Speaker after speaker repeated that it would involve everyone in the food chain working and talking together. All agreed it must happen now.
Dr Chris Brown, Asda's agriculture development manager, said new relationships were needed within the livestock supply chain. "The present structures are too fragmented," he said. "We have to get information flowing up and down the chain."
Jonathan Birnie, responsible for animal procurement and meat quality research with the Dungannon Meat Group, said the conference was not talking rocket science. "The question is, are you going to do it and what are you going to do about it," he said. It was vital for all parties in a supply chain to talk to each other.
Developing a chain needed long-term commitment. "There have been too many farmer co-operatives lost for the sake of going for 2p up the road; you have to think long-term," said Mr Birnie.

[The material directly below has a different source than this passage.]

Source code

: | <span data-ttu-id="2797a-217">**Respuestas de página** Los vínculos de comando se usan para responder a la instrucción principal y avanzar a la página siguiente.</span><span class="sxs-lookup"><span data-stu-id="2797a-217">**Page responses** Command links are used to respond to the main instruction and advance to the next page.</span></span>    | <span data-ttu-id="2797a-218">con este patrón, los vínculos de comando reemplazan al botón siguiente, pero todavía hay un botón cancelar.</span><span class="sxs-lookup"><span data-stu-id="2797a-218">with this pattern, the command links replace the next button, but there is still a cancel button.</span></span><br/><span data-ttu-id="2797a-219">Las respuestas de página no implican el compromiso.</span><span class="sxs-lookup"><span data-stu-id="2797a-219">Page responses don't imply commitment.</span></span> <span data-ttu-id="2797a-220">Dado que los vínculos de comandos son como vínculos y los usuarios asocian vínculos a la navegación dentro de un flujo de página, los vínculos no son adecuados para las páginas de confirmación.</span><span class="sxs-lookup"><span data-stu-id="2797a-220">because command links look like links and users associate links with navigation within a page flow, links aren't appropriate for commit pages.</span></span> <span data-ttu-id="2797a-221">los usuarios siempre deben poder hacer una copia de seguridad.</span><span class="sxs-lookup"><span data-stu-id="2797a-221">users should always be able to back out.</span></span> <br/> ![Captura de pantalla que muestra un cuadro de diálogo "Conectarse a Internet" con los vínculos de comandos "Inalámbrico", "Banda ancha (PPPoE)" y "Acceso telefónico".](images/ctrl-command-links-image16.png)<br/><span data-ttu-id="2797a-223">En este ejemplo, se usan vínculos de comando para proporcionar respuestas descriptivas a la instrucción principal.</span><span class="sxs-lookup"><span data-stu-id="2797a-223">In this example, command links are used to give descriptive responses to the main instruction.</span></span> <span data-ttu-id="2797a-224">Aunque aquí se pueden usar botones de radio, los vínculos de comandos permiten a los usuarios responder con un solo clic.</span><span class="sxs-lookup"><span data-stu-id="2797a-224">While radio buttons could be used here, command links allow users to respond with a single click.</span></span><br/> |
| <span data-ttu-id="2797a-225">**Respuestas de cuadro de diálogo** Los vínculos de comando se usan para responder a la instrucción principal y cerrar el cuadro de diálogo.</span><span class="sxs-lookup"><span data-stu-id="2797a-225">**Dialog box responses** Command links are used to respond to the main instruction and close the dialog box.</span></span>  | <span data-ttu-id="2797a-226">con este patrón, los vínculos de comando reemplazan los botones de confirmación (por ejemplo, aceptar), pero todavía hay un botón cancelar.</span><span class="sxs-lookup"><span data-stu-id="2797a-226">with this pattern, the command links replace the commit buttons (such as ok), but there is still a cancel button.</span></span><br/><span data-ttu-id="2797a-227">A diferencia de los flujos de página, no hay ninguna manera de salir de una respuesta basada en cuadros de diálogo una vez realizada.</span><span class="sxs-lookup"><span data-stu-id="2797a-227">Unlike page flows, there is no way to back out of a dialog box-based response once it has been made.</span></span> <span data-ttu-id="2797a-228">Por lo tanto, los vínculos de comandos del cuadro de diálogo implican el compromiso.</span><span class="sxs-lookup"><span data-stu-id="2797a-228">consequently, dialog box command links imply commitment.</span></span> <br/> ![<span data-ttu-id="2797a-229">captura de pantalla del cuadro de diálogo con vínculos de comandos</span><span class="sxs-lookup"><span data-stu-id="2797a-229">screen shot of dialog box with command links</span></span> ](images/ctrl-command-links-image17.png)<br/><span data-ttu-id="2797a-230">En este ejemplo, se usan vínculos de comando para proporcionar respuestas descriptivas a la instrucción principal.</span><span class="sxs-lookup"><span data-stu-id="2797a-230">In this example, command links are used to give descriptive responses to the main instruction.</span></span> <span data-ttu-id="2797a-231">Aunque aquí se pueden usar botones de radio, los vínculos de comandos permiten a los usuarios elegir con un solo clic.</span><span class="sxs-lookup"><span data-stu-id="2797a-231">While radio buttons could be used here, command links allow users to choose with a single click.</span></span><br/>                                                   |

Sean Rickard, of the Cranfield School of Management, said domestic consumption of red meat per head was unlikely to rise.
"We have got to get real about the world in which we live and adjust ourselves to that world," he said. "We have an industry which needs to think about value, rather than quantity. The goal of red meat chains must be to create and capture more value."
To achieve that, farmers must think of working together as a farmer-controlled business but, to reduce costs and become more efficient and effective, they should also create a small farmer group within it, to concentrate on working, and building up trust, with a processor.
"That is my idea of a supply chain," said Mr Rickard. "They are focused not on a food market but on a market segment; not only to supply it but to learn about it to help them reinforce their competitive position."
With complete trust, savings could be achieved, for example by doing away with the need for a contract. An awful lot of costs were created in drawing up, exchanging and enforcing contracts.
An overriding criticism of the food chain was the absence of trust and the adversarial atmosphere. Mr Rickard said individual farmers could not improve efficiency anything like as well as when they worked together with others. "We need an absolute commitment to collaboration," he said. "But it can be successful only if all participants adopt a mindset of goodwill and trust."